■ What you should do ■
Of the lines below, write out exactly those from the line with "Rendered at 2000 by 1125 pixels." through the line with "Rendered at 1500 by 1125 pixels.", both included, and skip the rest.

■ Provided entries ■
◇ ◇ ◇ ◇ ◇ ◇ ◇

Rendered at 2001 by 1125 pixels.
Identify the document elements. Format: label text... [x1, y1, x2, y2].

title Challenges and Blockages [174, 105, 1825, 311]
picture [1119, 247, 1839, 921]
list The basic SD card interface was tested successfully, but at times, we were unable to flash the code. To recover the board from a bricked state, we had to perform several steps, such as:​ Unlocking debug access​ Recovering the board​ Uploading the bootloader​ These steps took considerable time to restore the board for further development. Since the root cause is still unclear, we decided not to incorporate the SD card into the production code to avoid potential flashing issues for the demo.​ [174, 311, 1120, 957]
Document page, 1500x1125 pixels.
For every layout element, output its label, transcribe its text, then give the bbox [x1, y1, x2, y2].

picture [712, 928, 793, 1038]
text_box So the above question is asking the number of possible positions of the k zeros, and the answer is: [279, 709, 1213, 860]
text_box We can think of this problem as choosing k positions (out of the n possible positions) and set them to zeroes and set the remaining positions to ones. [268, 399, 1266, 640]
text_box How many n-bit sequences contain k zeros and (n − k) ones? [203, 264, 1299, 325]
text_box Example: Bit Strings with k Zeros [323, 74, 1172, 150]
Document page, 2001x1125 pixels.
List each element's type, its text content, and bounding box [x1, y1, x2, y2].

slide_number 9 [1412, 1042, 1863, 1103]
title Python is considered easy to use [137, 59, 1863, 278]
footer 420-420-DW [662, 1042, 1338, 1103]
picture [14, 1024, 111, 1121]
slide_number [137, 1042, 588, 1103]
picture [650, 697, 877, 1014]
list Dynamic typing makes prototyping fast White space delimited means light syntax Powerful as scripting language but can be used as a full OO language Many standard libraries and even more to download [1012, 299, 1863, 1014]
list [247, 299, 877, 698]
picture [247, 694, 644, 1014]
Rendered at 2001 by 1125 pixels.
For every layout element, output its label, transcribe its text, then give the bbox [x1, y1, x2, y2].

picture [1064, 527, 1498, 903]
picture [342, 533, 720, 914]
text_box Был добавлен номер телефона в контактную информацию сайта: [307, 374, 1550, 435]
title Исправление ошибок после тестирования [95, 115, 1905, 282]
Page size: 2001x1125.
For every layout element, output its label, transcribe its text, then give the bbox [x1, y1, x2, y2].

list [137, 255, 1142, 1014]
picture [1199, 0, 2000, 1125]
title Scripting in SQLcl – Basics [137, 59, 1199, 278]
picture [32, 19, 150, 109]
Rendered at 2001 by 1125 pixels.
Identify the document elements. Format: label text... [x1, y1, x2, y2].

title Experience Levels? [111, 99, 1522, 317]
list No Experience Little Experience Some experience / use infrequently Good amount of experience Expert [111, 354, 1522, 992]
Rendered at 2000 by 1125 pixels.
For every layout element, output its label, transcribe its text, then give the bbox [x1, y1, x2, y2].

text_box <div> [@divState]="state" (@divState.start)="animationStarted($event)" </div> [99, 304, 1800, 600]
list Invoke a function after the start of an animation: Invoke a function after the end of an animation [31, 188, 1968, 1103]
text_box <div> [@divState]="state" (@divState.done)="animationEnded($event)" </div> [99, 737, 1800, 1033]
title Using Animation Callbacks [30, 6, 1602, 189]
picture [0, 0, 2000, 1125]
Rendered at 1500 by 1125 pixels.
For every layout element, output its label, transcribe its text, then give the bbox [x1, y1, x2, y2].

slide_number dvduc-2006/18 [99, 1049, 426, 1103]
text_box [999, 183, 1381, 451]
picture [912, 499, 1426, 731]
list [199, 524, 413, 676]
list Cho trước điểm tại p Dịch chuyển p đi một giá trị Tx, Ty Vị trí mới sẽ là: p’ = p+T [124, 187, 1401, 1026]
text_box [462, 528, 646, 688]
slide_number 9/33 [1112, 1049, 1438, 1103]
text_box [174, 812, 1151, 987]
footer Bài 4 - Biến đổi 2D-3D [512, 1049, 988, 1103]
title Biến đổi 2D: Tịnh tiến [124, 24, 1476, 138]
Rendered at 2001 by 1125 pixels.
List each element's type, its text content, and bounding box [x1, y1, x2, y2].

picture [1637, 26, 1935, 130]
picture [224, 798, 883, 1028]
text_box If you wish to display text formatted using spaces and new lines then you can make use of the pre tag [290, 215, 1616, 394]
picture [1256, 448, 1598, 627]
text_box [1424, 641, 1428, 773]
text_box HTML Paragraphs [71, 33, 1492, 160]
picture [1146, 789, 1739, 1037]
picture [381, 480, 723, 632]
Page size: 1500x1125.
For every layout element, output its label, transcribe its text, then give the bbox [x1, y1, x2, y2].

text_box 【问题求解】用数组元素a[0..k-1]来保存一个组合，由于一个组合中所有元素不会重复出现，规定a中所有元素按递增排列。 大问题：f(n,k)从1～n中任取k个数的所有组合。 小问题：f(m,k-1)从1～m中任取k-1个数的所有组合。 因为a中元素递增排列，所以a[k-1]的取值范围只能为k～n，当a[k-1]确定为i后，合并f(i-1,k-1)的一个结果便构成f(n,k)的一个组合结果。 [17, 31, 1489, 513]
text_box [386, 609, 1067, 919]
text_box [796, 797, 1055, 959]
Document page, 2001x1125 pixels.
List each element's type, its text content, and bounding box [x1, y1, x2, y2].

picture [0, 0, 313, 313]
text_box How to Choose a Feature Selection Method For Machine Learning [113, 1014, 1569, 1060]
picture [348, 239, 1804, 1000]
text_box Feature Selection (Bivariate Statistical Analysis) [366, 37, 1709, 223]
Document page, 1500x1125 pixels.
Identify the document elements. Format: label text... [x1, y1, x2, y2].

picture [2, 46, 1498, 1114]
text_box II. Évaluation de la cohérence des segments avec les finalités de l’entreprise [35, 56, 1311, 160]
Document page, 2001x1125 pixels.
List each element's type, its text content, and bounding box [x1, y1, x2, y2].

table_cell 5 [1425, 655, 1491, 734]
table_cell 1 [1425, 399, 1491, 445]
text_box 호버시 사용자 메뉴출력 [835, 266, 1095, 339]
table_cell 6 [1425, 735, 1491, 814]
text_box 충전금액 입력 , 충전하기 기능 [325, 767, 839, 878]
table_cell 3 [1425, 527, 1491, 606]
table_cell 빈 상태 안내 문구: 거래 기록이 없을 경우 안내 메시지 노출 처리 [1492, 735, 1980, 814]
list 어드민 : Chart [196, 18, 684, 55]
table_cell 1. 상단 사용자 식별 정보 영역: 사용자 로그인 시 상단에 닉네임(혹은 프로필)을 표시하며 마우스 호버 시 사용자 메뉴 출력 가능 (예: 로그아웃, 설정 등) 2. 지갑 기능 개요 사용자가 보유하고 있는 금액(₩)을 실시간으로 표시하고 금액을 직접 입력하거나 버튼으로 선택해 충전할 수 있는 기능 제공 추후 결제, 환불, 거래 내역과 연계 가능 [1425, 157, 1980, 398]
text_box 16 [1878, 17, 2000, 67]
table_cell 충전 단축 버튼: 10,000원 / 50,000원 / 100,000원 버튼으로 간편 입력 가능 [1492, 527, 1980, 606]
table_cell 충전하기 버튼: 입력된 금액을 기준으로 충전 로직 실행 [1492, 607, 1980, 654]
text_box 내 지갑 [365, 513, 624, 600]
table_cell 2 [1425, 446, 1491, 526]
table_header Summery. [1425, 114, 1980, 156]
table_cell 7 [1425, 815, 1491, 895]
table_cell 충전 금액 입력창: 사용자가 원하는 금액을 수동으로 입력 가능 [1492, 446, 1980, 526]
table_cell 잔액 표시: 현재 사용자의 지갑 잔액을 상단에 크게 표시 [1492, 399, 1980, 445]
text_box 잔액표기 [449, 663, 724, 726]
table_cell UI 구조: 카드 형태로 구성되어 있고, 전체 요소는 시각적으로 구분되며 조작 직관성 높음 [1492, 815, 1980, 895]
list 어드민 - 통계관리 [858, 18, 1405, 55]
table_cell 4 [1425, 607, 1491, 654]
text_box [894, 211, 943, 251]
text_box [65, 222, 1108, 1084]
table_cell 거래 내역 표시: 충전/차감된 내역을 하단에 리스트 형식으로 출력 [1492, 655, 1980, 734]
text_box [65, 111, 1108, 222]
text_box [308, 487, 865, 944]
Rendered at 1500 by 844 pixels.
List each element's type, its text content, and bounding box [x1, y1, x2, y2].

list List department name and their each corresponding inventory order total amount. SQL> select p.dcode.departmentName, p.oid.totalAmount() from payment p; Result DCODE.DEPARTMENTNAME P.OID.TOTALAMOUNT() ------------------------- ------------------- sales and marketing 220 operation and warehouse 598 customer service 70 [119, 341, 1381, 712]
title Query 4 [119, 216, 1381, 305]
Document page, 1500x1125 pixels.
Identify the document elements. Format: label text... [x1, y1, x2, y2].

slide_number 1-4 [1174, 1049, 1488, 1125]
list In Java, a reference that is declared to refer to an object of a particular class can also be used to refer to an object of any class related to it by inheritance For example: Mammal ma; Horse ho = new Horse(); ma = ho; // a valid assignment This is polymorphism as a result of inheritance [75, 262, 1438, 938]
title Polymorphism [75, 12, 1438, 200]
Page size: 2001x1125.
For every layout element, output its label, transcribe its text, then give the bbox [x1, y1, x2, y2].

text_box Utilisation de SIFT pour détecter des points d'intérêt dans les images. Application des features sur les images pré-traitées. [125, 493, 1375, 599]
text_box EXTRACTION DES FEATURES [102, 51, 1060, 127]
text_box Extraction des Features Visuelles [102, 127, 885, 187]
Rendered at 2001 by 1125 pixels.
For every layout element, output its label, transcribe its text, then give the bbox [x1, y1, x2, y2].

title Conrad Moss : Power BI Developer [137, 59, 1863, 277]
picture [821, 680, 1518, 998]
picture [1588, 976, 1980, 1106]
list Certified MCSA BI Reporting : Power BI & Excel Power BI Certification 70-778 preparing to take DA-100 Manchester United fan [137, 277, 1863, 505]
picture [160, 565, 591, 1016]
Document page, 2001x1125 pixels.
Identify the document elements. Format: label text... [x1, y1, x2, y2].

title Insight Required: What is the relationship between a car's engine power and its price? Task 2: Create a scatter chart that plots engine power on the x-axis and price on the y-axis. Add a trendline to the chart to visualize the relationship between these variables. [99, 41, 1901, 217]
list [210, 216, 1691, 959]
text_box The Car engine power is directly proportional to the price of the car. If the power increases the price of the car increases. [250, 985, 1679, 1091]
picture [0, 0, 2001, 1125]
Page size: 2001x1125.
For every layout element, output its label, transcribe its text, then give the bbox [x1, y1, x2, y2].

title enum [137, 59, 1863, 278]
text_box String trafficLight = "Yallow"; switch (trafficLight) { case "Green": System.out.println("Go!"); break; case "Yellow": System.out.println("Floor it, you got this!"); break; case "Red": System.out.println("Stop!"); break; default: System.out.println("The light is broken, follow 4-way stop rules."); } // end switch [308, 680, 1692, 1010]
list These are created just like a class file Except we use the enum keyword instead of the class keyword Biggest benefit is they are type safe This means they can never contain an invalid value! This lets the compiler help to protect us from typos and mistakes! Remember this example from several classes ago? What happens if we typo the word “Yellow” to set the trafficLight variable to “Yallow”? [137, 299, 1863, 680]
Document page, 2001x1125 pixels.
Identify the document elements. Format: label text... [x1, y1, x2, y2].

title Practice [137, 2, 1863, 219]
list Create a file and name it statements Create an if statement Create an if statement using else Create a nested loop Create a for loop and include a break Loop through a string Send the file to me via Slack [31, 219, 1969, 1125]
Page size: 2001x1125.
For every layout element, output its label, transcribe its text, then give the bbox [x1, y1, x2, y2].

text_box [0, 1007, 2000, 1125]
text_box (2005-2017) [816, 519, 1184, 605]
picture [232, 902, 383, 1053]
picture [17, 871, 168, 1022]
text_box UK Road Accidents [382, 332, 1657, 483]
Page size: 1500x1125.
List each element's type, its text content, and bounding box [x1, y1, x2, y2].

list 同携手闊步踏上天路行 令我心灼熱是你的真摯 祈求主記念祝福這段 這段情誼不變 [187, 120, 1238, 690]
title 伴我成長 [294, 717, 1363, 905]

◇ ◇ ◇ ◇ ◇ ◇ ◇

■ Solution below ■
Rendered at 2000 by 1125 pixels.
For every layout element, output its label, transcribe its text, then give the bbox [x1, y1, x2, y2].

text_box <div> [@divState]="state" (@divState.start)="animationStarted($event)" </div> [99, 304, 1800, 600]
list Invoke a function after the start of an animation: Invoke a function after the end of an animation [31, 188, 1968, 1103]
text_box <div> [@divState]="state" (@divState.done)="animationEnded($event)" </div> [99, 737, 1800, 1033]
title Using Animation Callbacks [30, 6, 1602, 189]
picture [0, 0, 2000, 1125]
Rendered at 1500 by 1125 pixels.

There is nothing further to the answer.